“Codefresh has quite literally changed the way we work, and the results are incredible.”
When their legacy tech stack started slowing down software delivery, Codefresh helped reduce friction and accelerate how fast this social gaming company delivered value to their players.
The technological backdrop
Recently, this social gaming company (referred to henceforth as ‘the company’ to maintain their privacy) had been moving away from some of the more painful parts of its legacy tech stack. This included a custom-built infrastructure-as-code tool that was difficult to maintain and a neglected Jenkins server set up in the early days of the company.
Games are developed in a mix of TypeScript/NodeJS/Fargate and Java/EC2. Most builds were occurring in CircleCI with deployments being done by Jenkins.
The challenge
The company found that their deployments were getting bigger and bigger, taking a long time and incurring a lot of risk.
The self-hosted Jenkins server was set up by people who had left the company a long time ago and as a result, had been neglected for some time. The pipelines had become bloated and fragile and with no sysadmin or operations staff tending to things, would only continue to deteriorate. This was not only exposing them to risk but also resulted in many pipeline failures during deployment, requiring escalation to software engineers who would then need to log into Jenkins, figure out which of the many scripts had failed and why. This long-winded process was severely holding up production and reduced confidence.
“Like any young startup, we’re always under pressure to get features out and to secure its market share. This obviously doesn’t leave much time to work on things like deployment pipelines and infrastructure-as-code,” says Luke, Senior Site Reliability Engineer. “Once we’d reached the point where the product was proven and we had customers, it was time to go back and review all the other key parts of maintaining a healthy product.”
Our top priority was to address our brittle deployment pipelines, processes, and the operational risks imposed on us by our neglected Jenkins server.
The company had a preference for using off-the-shelf SaaS products as opposed to having to self-manage their own infrastructure and quickly identified that even if the issues with Jenkins could be remediated it still wasn’t the right fit for them. CircleCI was briefly considered since it was already in use for builds, but its authentication model meant it was difficult to give access to non-engineering staff like Producers and Quality Control. It was clear a new tool needed to be procured.
The solution
Following a broad feature comparison of CI/CD solutions on the market including DroneCI, Harness, and Azure Pipelines, they selected Codefresh for a proof of concept and put together several deployment pipelines to test the solution.

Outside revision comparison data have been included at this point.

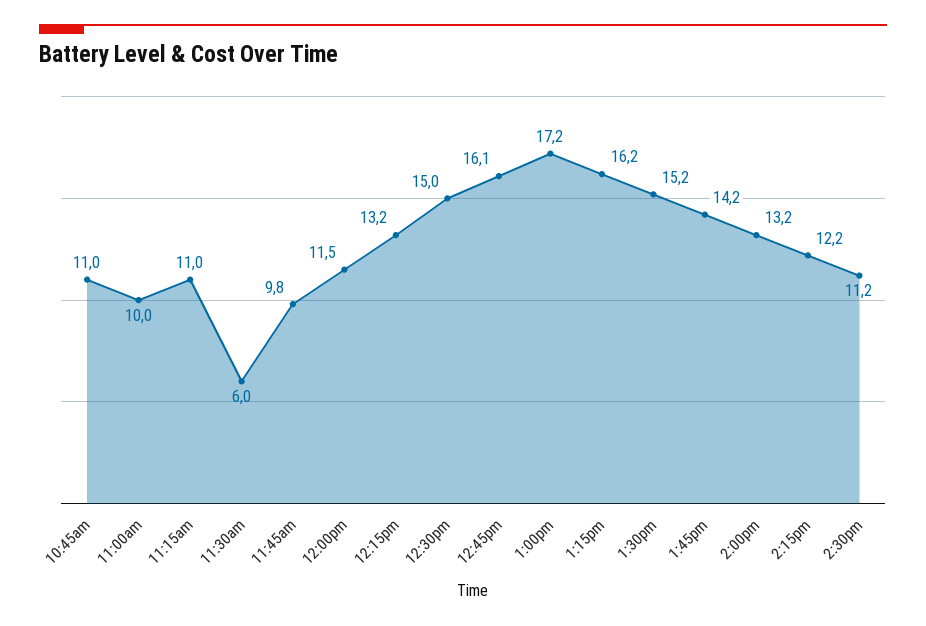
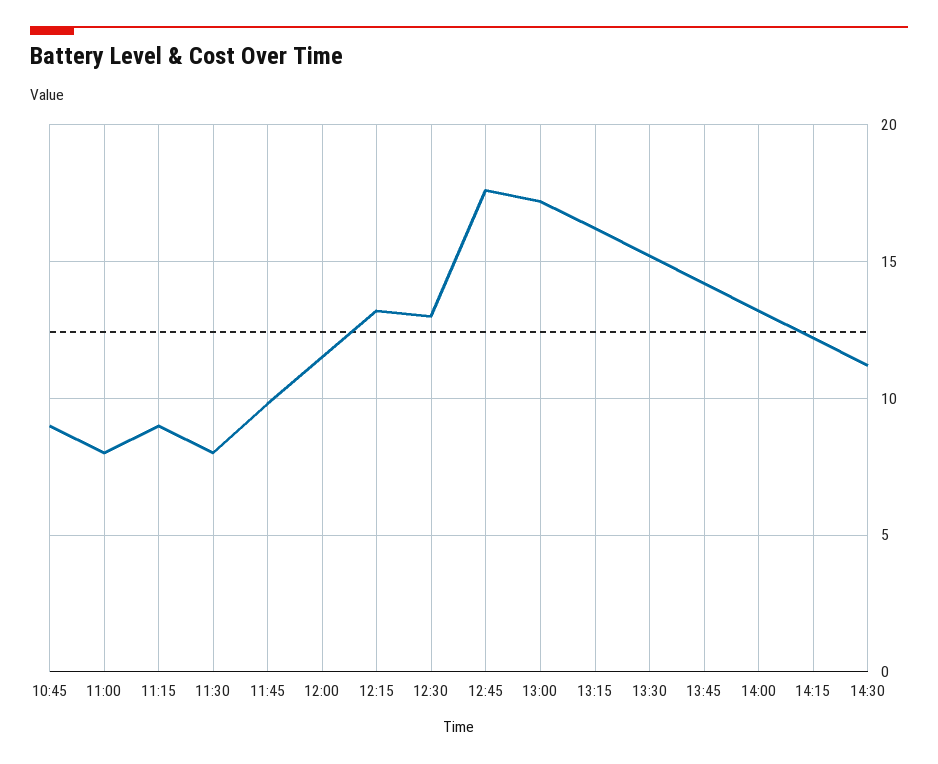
  {
-   "10:45am": 11,
+   "10:45am": 9,
-   "11:00am": 10,
+   "11:00am": 8,
-   "11:15am": 11,
+   "11:15am": 9,
-   "11:30am": 6,
+   "11:30am": 8,
    "11:45am": 9.8,
    "12:00pm": 11.5,
    "12:15pm": 13.2,
-   "12:30pm": 15,
+   "12:30pm": 13,
-   "12:45pm": 16.1,
+   "12:45pm": 17.5,
    "1:00pm": 17.2,
    "1:15pm": 16.2,
    "1:30pm": 15.2,
    "1:45pm": 14.2,
    "2:00pm": 13.2,
    "2:15pm": 12.2,
    "2:30pm": 11.2
  }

The PoC went well so they signed up for an enterprise account, starting to deploy Codefresh in its recently-rebuilt lobby service. The lobby team was soon carrying out both builds and deployments with Codefresh and very quickly saw significant improvements to lead time, release frequency, and deployment failure rates.
Because Codefresh is entirely based on containers, it was a good fit for us and has helped us make better use of containers across all parts of our stack.

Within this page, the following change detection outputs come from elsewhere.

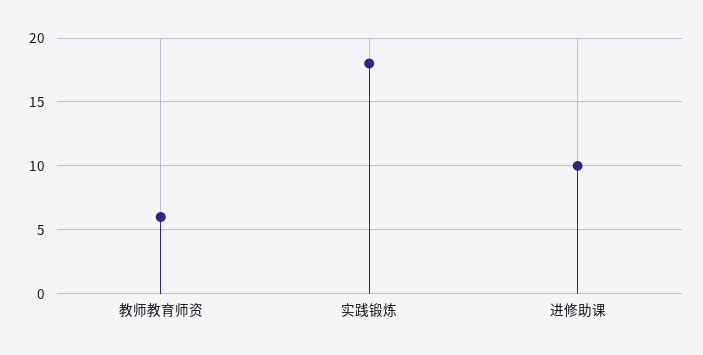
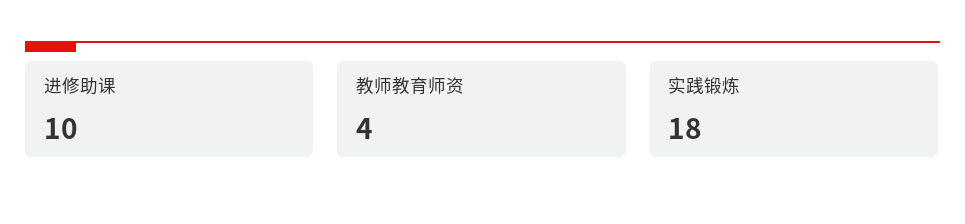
  {
-   "教师教育师资": 6,
+   "教师教育师资": 4,
    "实践锻炼": 18,
    "进修助课": 10
  }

“Codefresh encourages good container practices; it’s helped us rethink how we build and deploy software in a repeatable and reusable way. For example, we’ve cleaned up a lot of our Dockerfiles to take advantage of multi-stage Docker builds and maximize our use of Codefresh’s Docker build caching. These small systemic changes are improving the way we work every single day.”
The result
Since moving to Codefresh, the company’s lobby team has gone from deploying once a day to deploying on-demand, often up to 8 or 9 times a day.
The bottleneck now lies in how fast engineers and testers can build and test new features as opposed to deployment processes and brittle pipelines. Now that releases are much smaller and happening more frequently, change failure rates have dropped significantly as well.

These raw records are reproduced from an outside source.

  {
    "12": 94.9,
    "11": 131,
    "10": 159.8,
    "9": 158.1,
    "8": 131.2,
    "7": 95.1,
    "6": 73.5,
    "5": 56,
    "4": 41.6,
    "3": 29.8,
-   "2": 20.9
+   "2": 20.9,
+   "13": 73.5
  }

The team’s engineers report that container build time is down to 3-4 minutes in Codefresh compared to 6-8 minutes in CircleCI. Recently, an urgent request from a senior executive to roll out a new feature, which would ordinarily have taken a few days, was achieved in just 90 minutes. They credit this huge time saving to Codefresh and the improved processes put in place during implementation.
With an ambitious goal of shutting down the Jenkins server by the end of 2020, they are now following a general strategy that anything new or needing updating happens in Codefresh, with a view of achieving full migration across the company’s multiple services as soon as possible.
“Our lobby team is doing everything in Codefresh now, and we’re really happy with the results,” says Luke.
The metrics are extremely encouraging, and we’re moving full steam ahead to migrate our other services over, beginning with the games and platform teams, so we can get everything into Codefresh ASAP.